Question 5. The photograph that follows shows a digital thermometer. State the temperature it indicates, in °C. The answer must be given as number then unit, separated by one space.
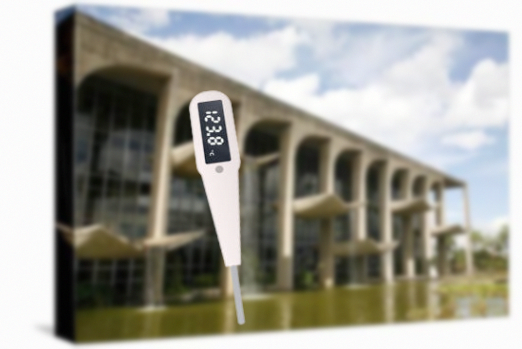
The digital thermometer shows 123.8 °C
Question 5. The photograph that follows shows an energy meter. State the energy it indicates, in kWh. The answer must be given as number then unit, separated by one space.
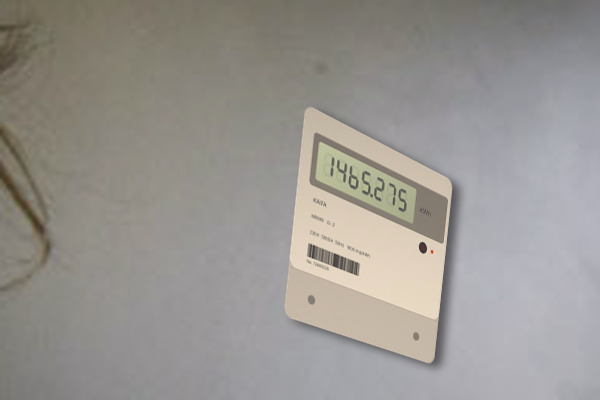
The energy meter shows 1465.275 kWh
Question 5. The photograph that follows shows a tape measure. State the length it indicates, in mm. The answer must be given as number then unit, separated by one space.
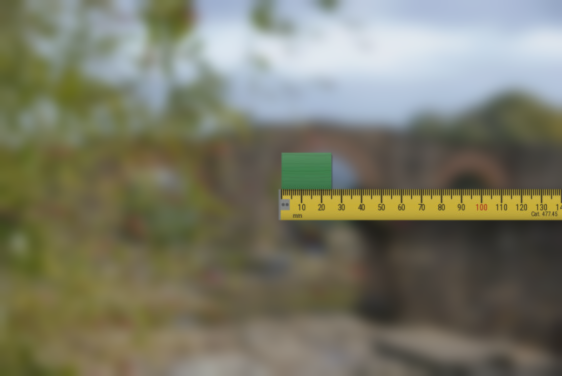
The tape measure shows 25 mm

---

■ **EXERCISE REQUIREMENTS**: Could you reproduce all of the records above word for word, leaving out the pictures?

■ **ANSWER SPACE**:
Question 5. The photograph that follows shows a digital thermometer. State the temperature it indicates, in °C. The answer must be given as number then unit, separated by one space.
The digital thermometer shows 123.8 °C
Question 5. The photograph that follows shows an energy meter. State the energy it indicates, in kWh. The answer must be given as number then unit, separated by one space.
The energy meter shows 1465.275 kWh
Question 5. The photograph that follows shows a tape measure. State the length it indicates, in mm. The answer must be given as number then unit, separated by one space.
The tape measure shows 25 mm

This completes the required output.